#### [Instructions to follow]
Apart from any images, the entries are to be output exactly.

#### [Data]
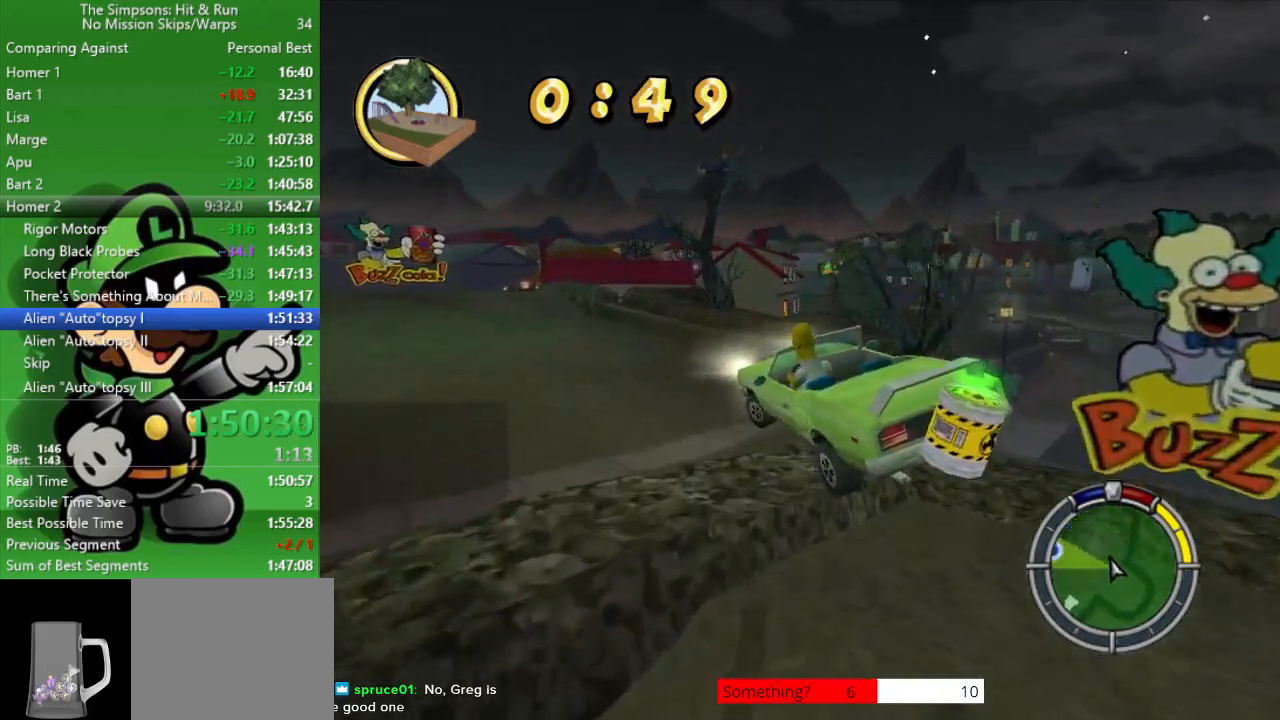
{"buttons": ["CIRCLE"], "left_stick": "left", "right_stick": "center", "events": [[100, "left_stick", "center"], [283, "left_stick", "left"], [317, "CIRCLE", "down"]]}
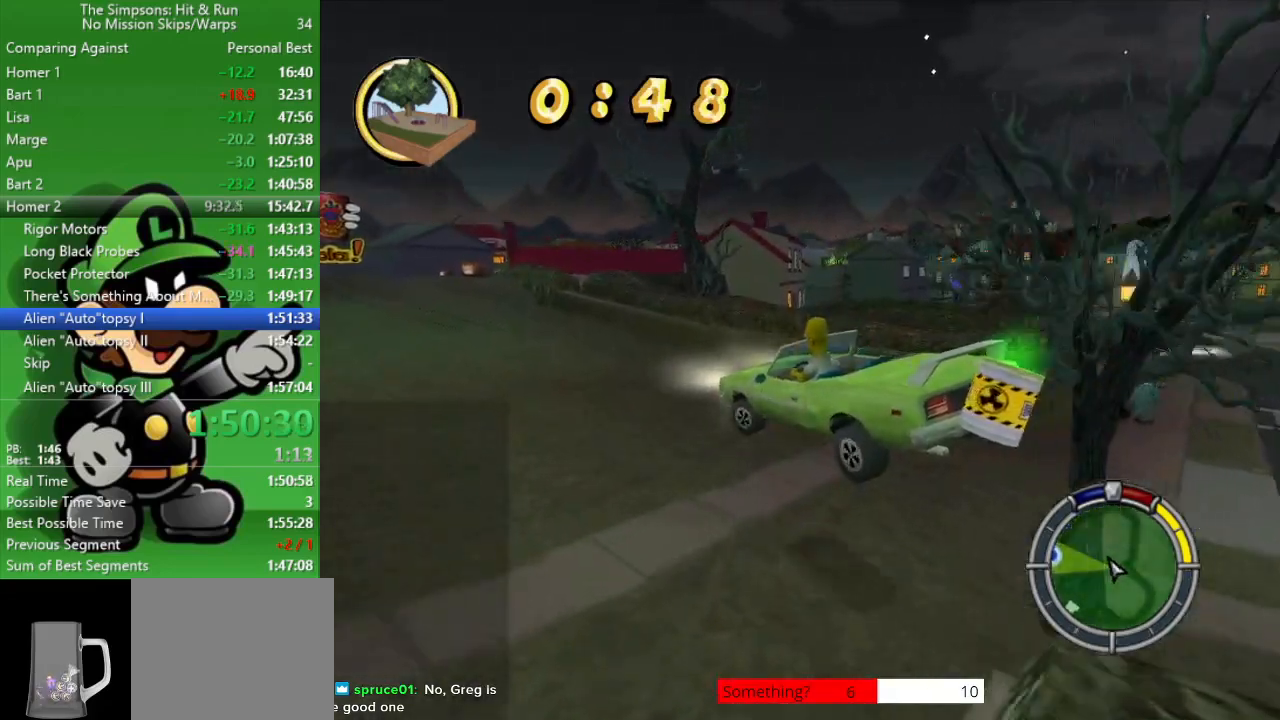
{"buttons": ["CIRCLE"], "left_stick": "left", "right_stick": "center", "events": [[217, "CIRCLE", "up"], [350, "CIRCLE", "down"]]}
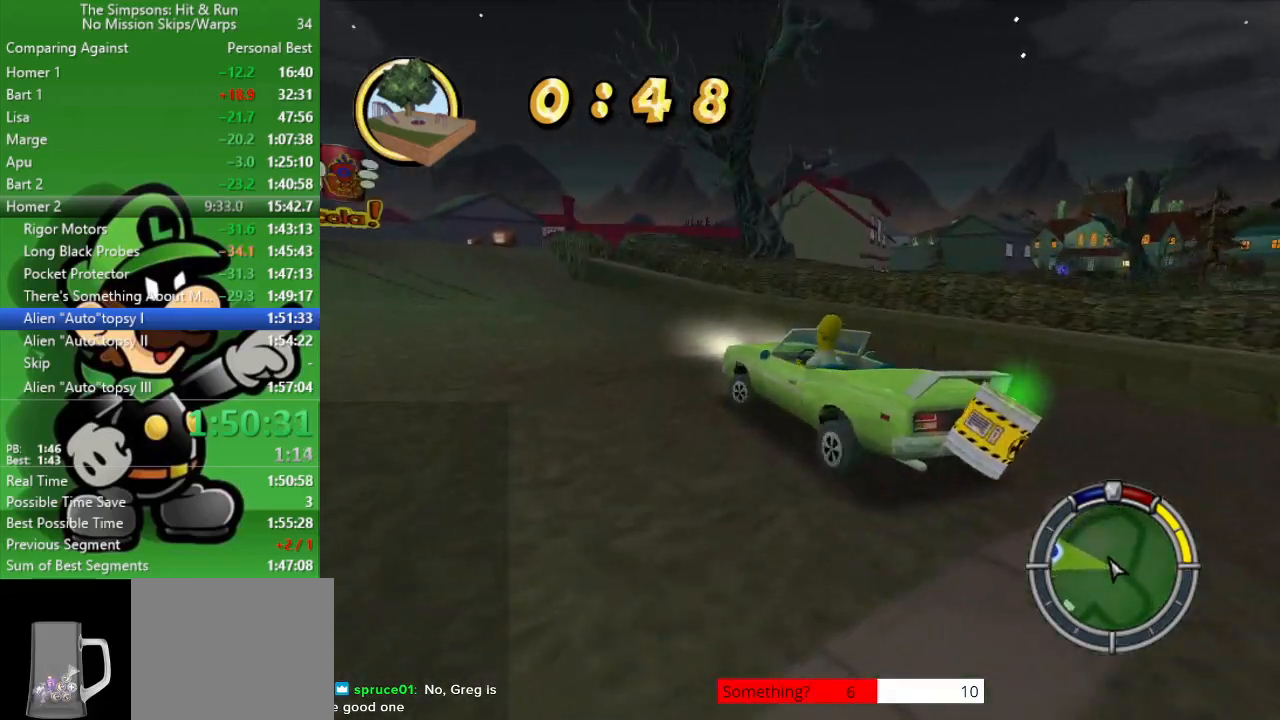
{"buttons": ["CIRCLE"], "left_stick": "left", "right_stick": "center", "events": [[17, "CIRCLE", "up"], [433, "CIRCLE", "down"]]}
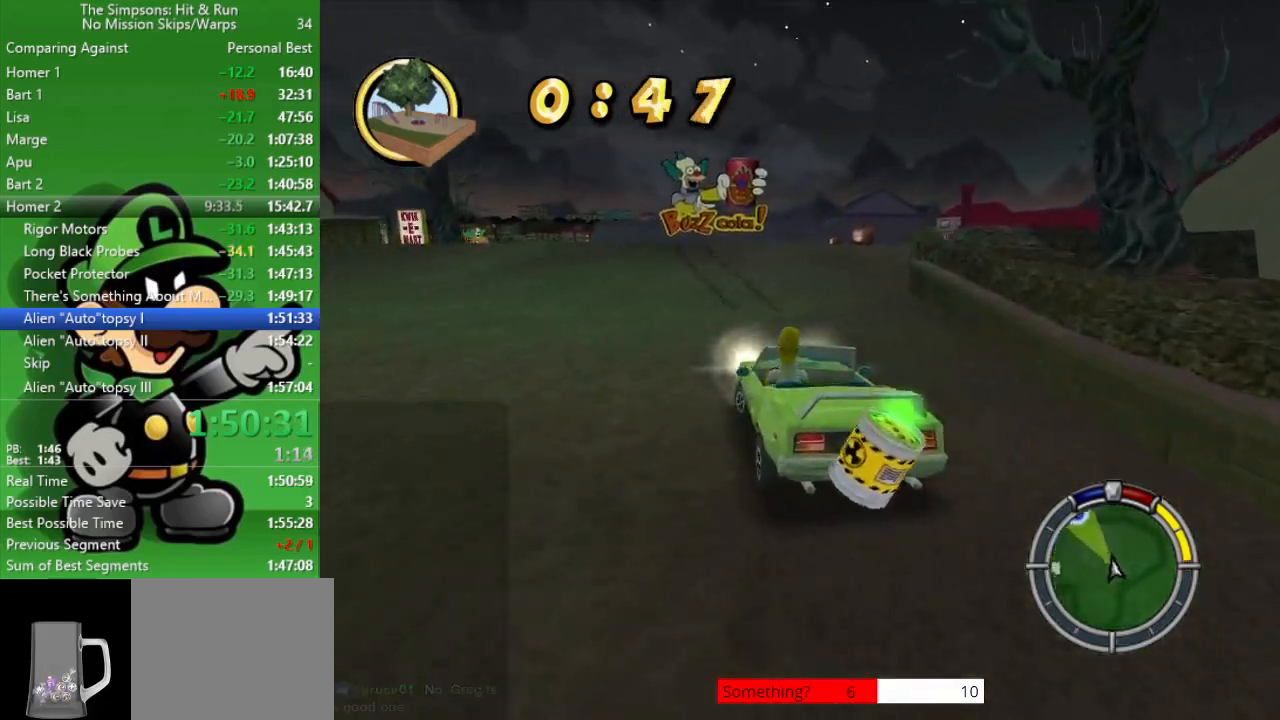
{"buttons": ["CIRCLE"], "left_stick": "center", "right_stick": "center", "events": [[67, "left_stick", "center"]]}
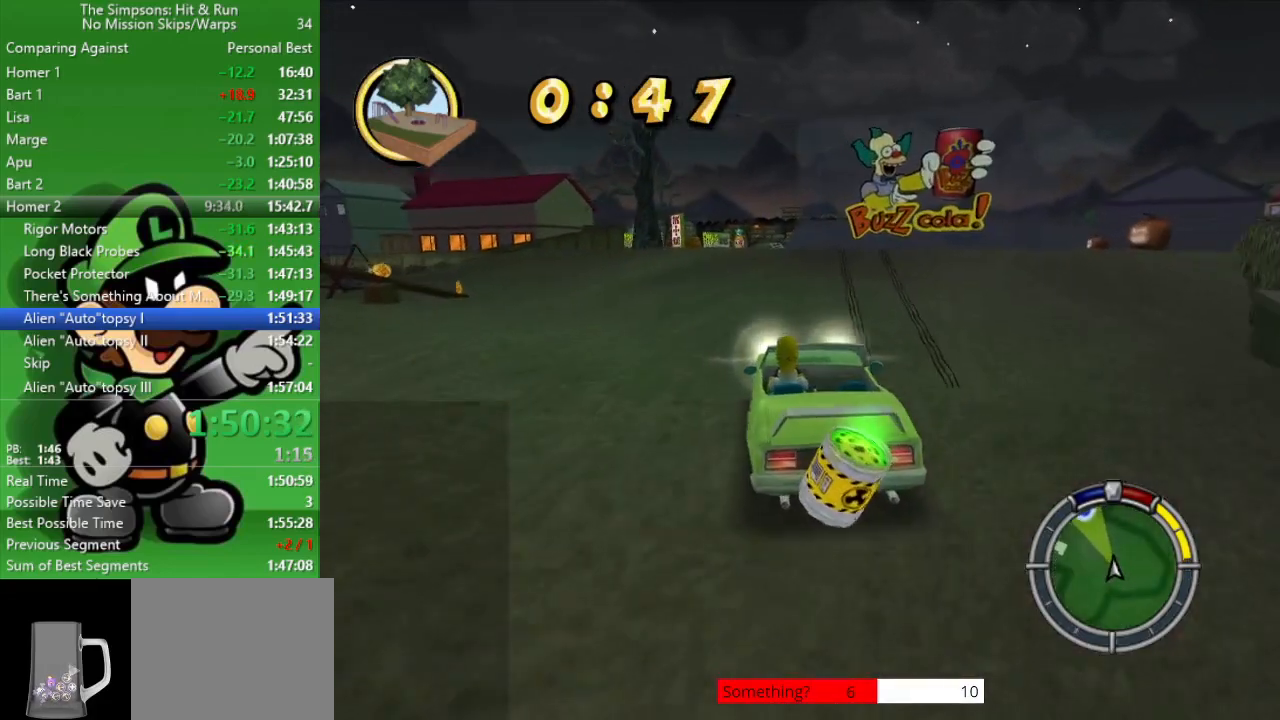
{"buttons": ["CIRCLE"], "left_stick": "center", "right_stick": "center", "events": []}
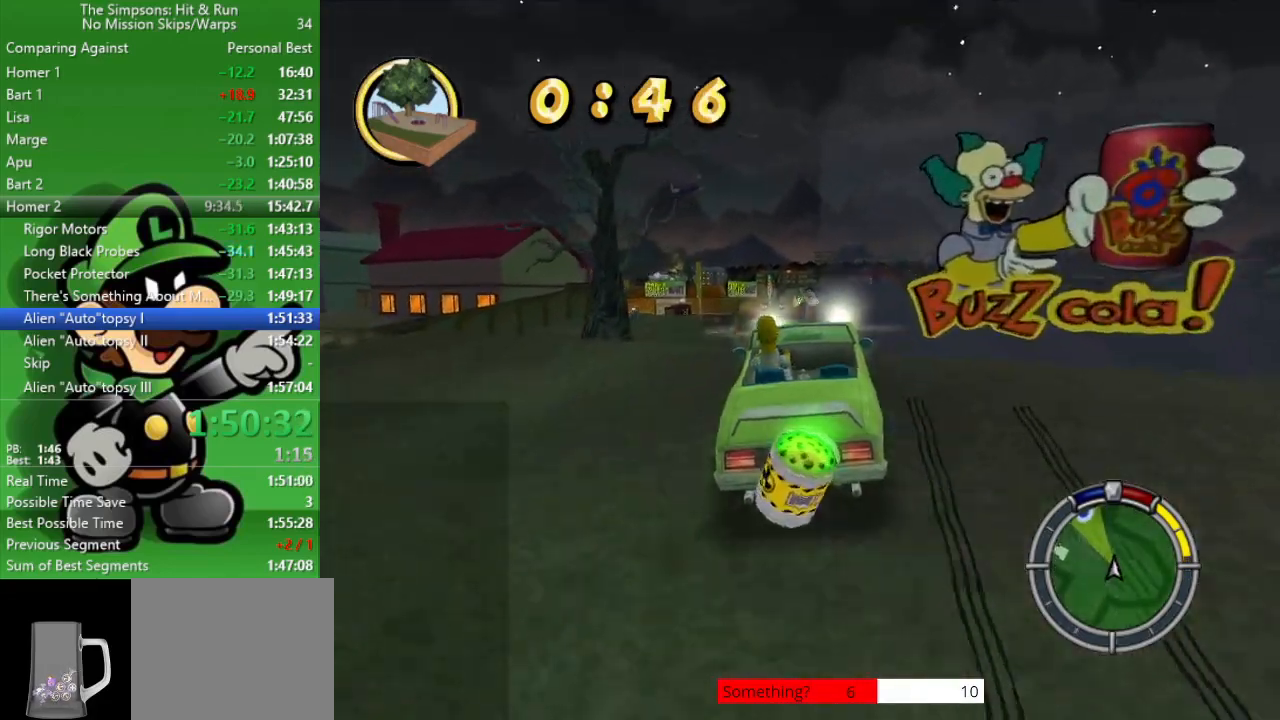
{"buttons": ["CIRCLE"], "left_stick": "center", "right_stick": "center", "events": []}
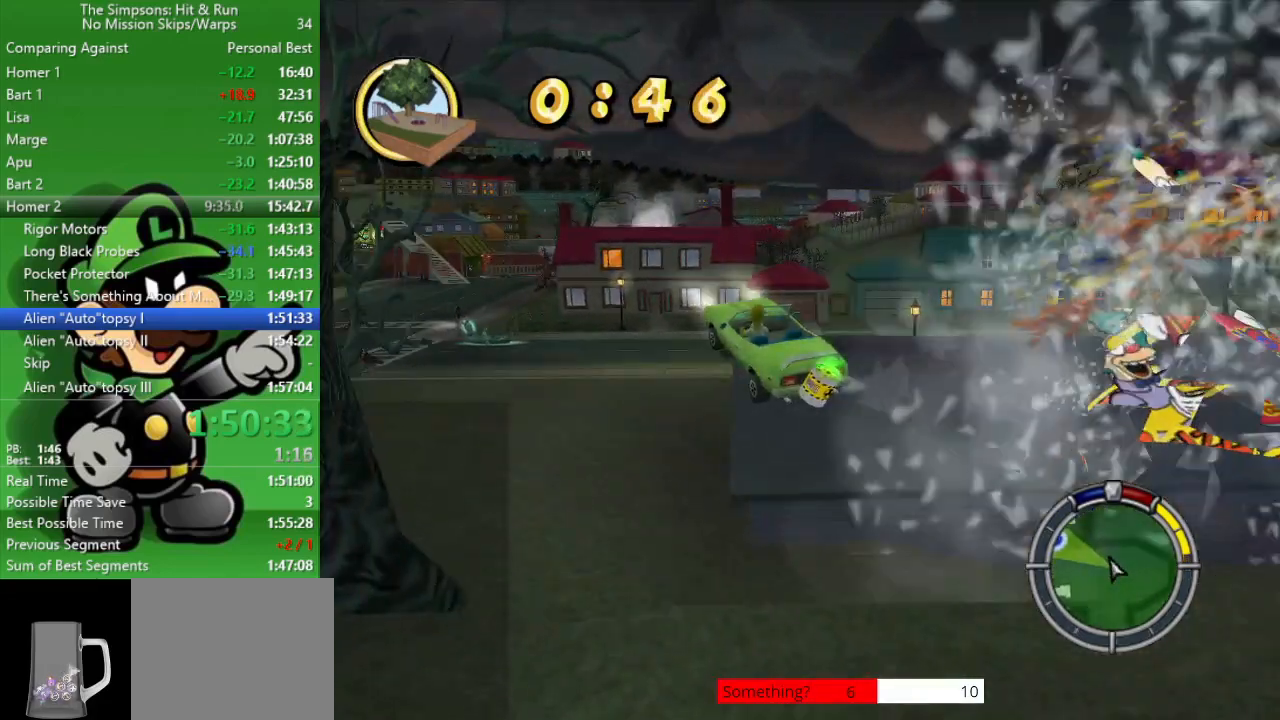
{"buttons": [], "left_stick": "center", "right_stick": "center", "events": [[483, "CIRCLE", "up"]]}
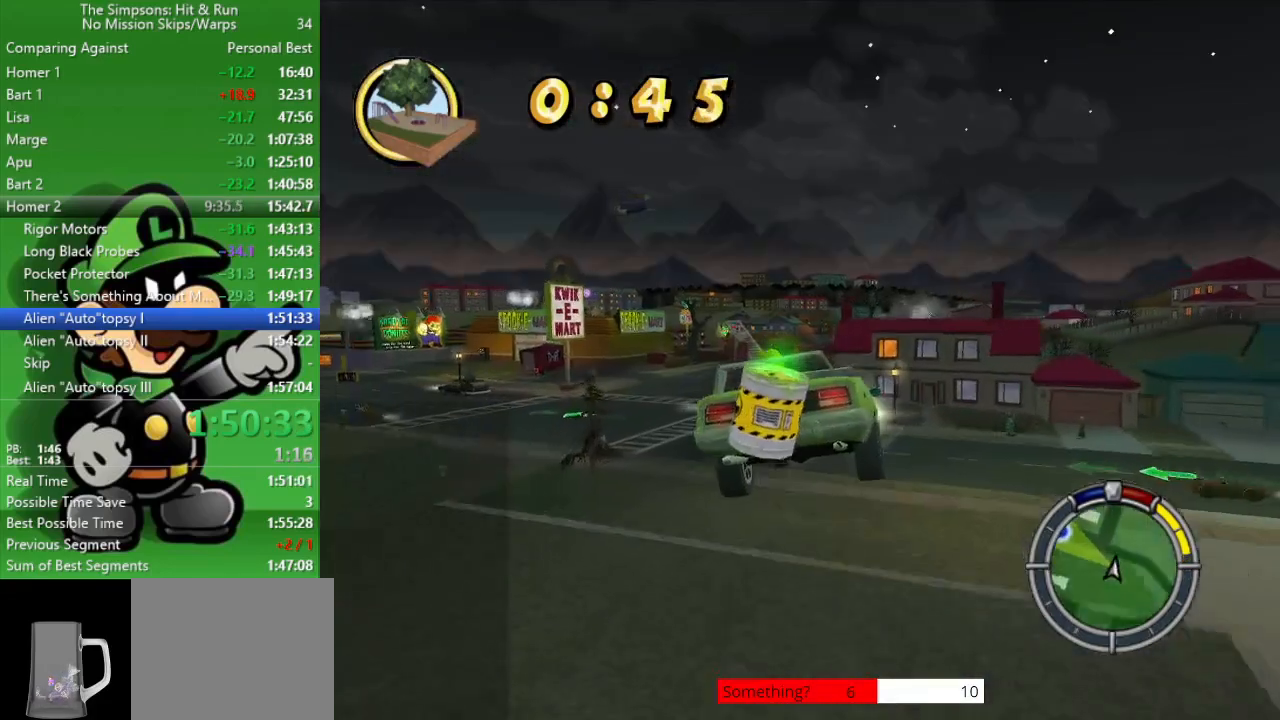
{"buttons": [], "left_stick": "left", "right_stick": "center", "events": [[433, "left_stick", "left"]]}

#### [Answer section]
{"buttons": ["CIRCLE"], "left_stick": "left", "right_stick": "center", "events": [[100, "left_stick", "center"], [283, "left_stick", "left"], [317, "CIRCLE", "down"]]}
{"buttons": ["CIRCLE"], "left_stick": "left", "right_stick": "center", "events": [[217, "CIRCLE", "up"], [350, "CIRCLE", "down"]]}
{"buttons": ["CIRCLE"], "left_stick": "left", "right_stick": "center", "events": [[17, "CIRCLE", "up"], [433, "CIRCLE", "down"]]}
{"buttons": ["CIRCLE"], "left_stick": "center", "right_stick": "center", "events": [[67, "left_stick", "center"]]}
{"buttons": ["CIRCLE"], "left_stick": "center", "right_stick": "center", "events": []}
{"buttons": ["CIRCLE"], "left_stick": "center", "right_stick": "center", "events": []}
{"buttons": [], "left_stick": "center", "right_stick": "center", "events": [[483, "CIRCLE", "up"]]}
{"buttons": [], "left_stick": "left", "right_stick": "center", "events": [[433, "left_stick", "left"]]}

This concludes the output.